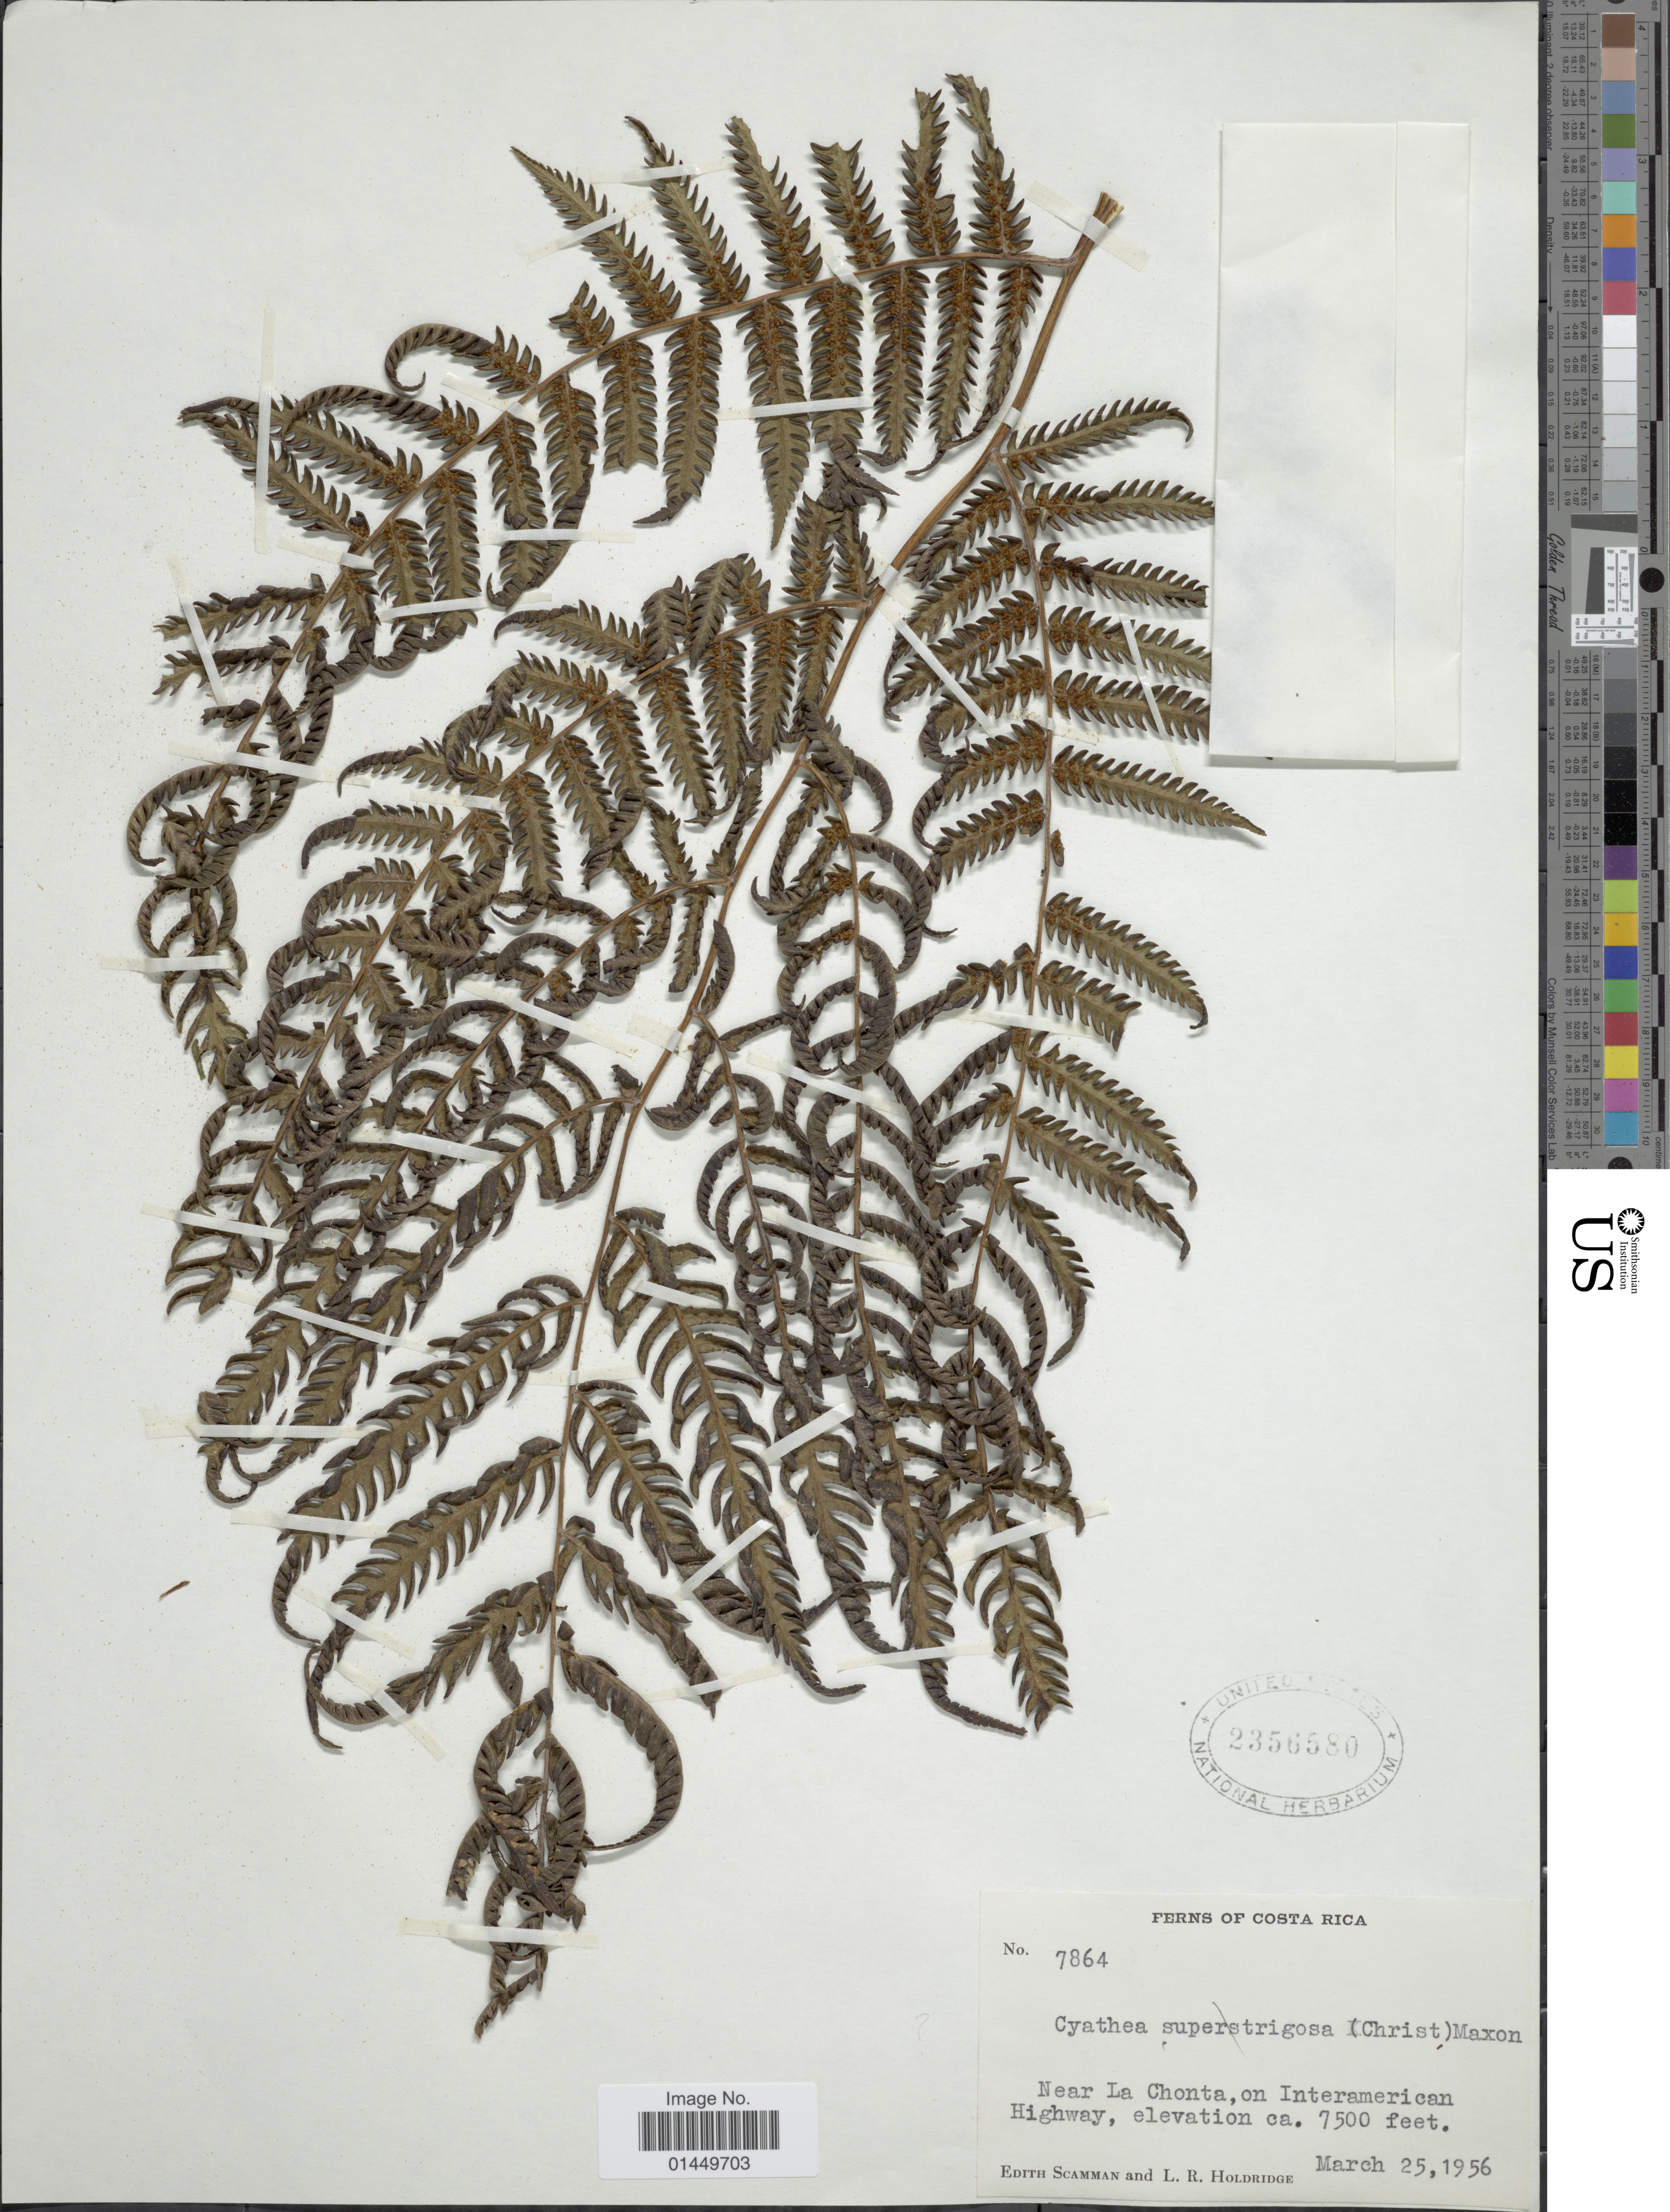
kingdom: Plantae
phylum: Tracheophyta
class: Polypodiopsida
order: Cyatheales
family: Cyatheaceae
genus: Cyathea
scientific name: Cyathea suprastrigosa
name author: (Christ) Maxon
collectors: E. Scamman & L. Holdridge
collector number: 7864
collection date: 1956-03-25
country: Costa Rica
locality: Near La Chonta, on Interamerican Highway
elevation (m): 2286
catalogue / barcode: US 2356580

• • • • • • •

To do. Write out all the rows above again, word for word, and leave out the pictures.

Task result.
kingdom: Plantae
phylum: Tracheophyta
class: Polypodiopsida
order: Cyatheales
family: Cyatheaceae
genus: Cyathea
scientific name: Cyathea suprastrigosa
name author: (Christ) Maxon
collectors: E. Scamman & L. Holdridge
collector number: 7864
collection date: 1956-03-25
country: Costa Rica
locality: Near La Chonta, on Interamerican Highway
elevation (m): 2286
catalogue / barcode: US 2356580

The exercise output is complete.